Was ist die Folge der Mutationen?

„Einfach gesagt: Wenn das Virus stabil wäre, würde uns die erzeugte Immunität einen Schutz vor späteren Kontakten mit demselben Erreger ermöglichen. Stattdessen sind RNA-Viren Viren, die zu Mutationen neigen, die die Grundlage für ein vielfältiges Infektionsspektrum sein könnten.
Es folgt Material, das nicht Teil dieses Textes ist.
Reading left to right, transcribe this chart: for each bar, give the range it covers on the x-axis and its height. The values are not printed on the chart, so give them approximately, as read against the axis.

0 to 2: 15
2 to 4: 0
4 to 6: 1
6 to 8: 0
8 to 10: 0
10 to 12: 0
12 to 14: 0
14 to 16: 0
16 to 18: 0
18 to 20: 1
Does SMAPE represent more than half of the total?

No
In dieser Hinsicht sollte es uns nicht überraschen, dass einige wissenschaftliche Arbeiten damit beginnen, eine genetische Vielfalt zwischen einigen Virusstämmen zu bestätigen, die ein anderes Mutationsmuster aufweisen, und wir werden die Situation im Laufe der Zeit überprüfen müssen, um ihre tatsächliche/mögliche Entwicklung zu verstehen.“

Werden uns Impfstoffe auch vor mutierten Viren schützen? 

„Ich bin zuversichtlich, weil ein konstanter Teil des hochgradig immunogenen Virus im Impfstoff verwendet wurde. Es gibt bereits einige experimentelle Arbeiten an Tieren, die sich genau auf neue Varianten und die Wirksamkeit von Impfstoffen konzentrieren. 
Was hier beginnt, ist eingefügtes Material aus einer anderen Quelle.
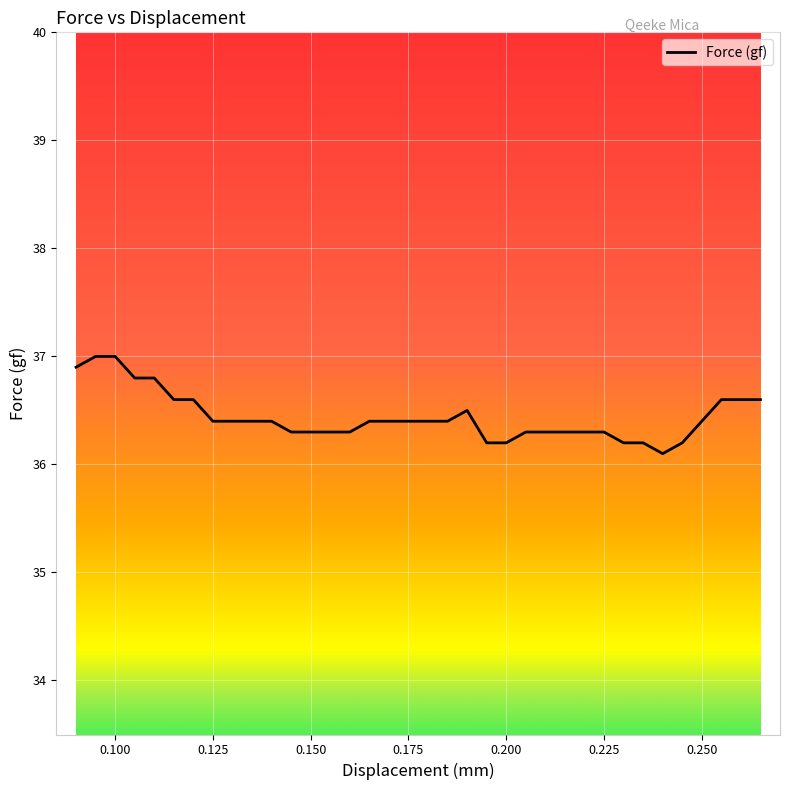

How many values are between 36 and 37?

36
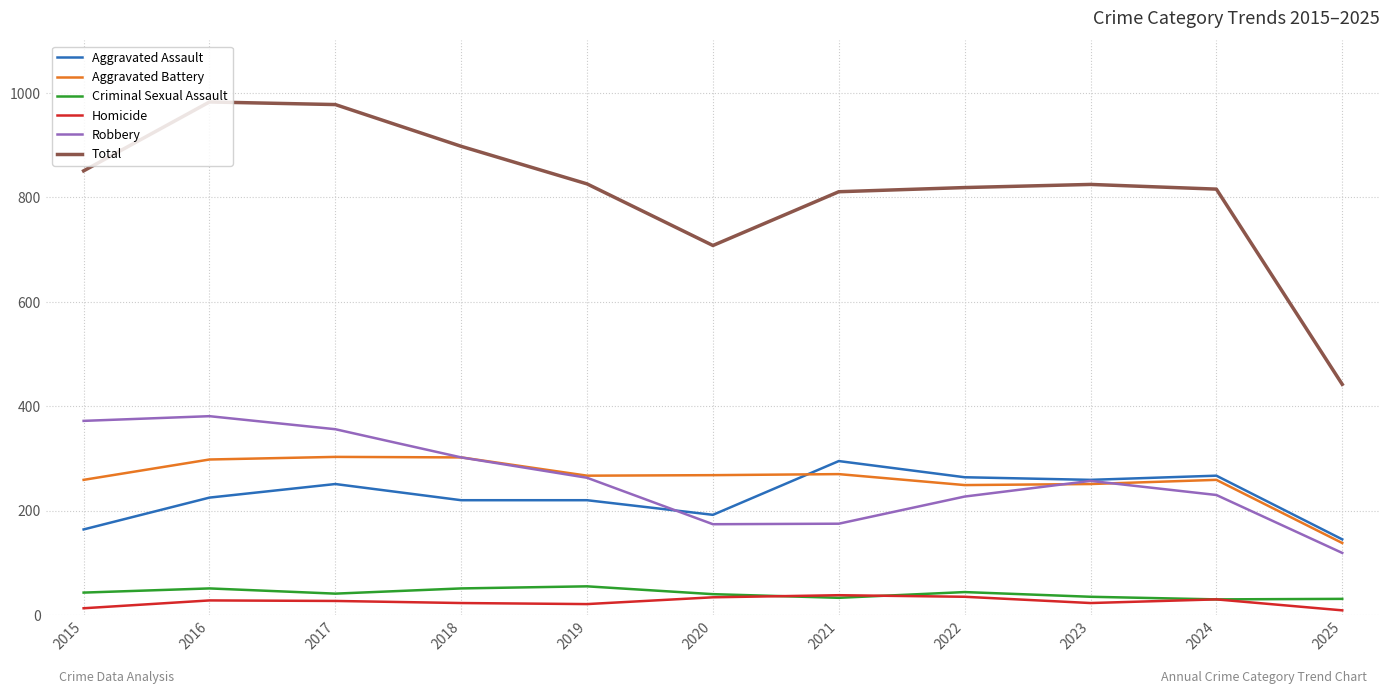

What is the average value of the Robbery series?

260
Hat Professor Re bemerkt, dass heute viele Bürger Ärzte und Angehörige der Gesundheitsberufe, die in der ersten Phase als Helden galten, sogar heftig kritisieren? Wie erklären Sie sich diese Verhaltensweisen?
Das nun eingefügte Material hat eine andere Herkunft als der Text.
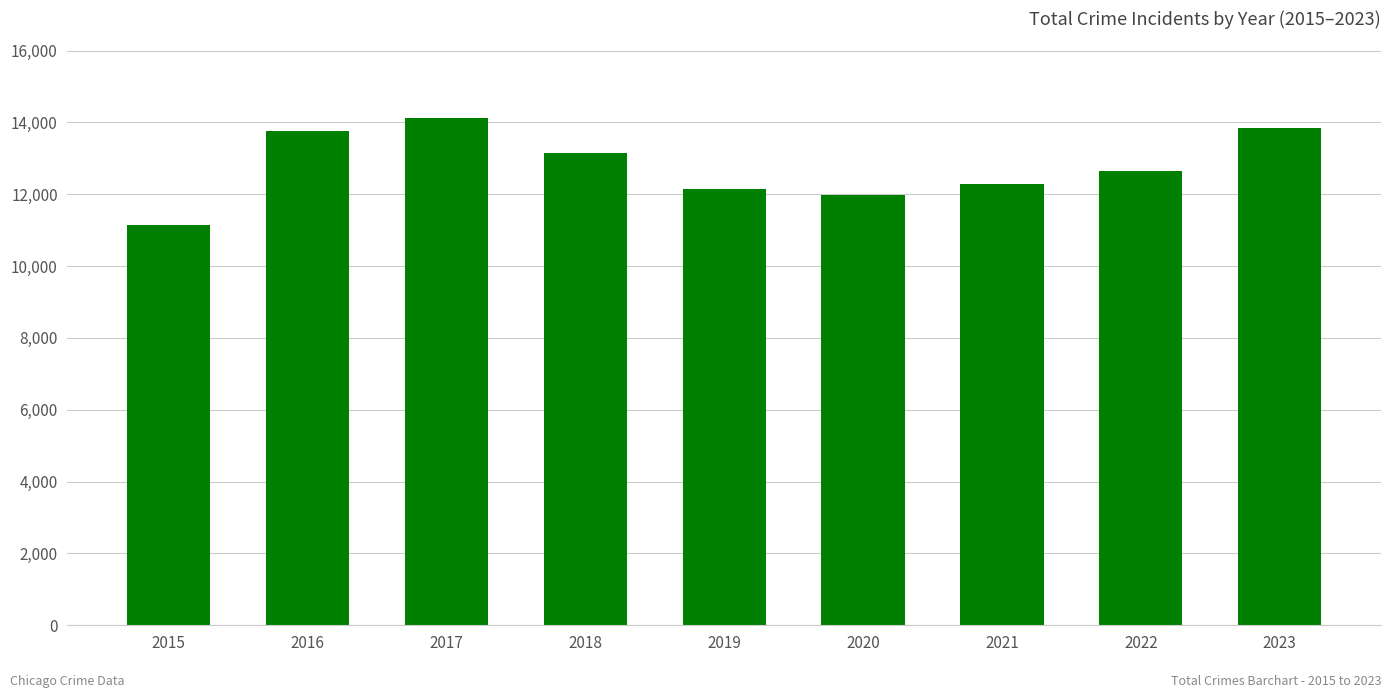

The value at 2020 is 7380. True or false?

False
„Ehrlich gesagt habe ich damit gerechnet. Die Menge an positiven Elementen für die menschliche Gesundheit, die aus der Forschung der letzten Jahrzehnte hervorgegangen sind, ist so groß, dass sich die öffentliche Meinung an die enormen Erfolge der Gesundheitswelt und ihre großen positiven Auswirkungen auf die Gesundheit des Menschen gewöhnt hat und nicht mehr überrascht ist. Denn wenn sich eine klinische Situation nicht positiv entwickelt, wie es allgemein erwartet wird, als ob es eine ausgemachte Sache wäre, dann ist die öffentliche Meinung sofort bereit, den Vorwurf des ärztlichen Kunstfehlers zu erheben. Stattdessen müssen wir erkennen, dass wir noch weit davon entfernt sind, über das notwendige und ausreichende Wissen zu verfügen, um alle pathologischen Situationen zu kontrollieren, und dass uns die kontinuierliche Entwicklung von Bräuchen und Gebräuchen, die Globalisierung des Handels mit Waren und Bevölkerungen, die ständige Veränderung der klimatischen Bedingungen, in Bedrängnis bringt mit neuen Krankheitsursachen konfrontiert. In den letzten Monaten haben und arbeiten Ärzte und Angehörige der Gesundheitsberufe erschöpfend. Und das nicht heute, in dieser zweiten Welle, sondern seit Anbeginn mit großer Professionalität und Pflichtbewusstsein. Vielleicht erkennt jemand nicht, was getan wurde und noch getan wird. Alle haben mitgeholfen, sich zur Verfügung gestellt, nie auf die Uhr geschaut und sich um die Patienten gekümmert. Ich denke, keiner der Angehörigen der Gesundheitsberufe verdient die Kritik, die in Umlauf gebracht wurde.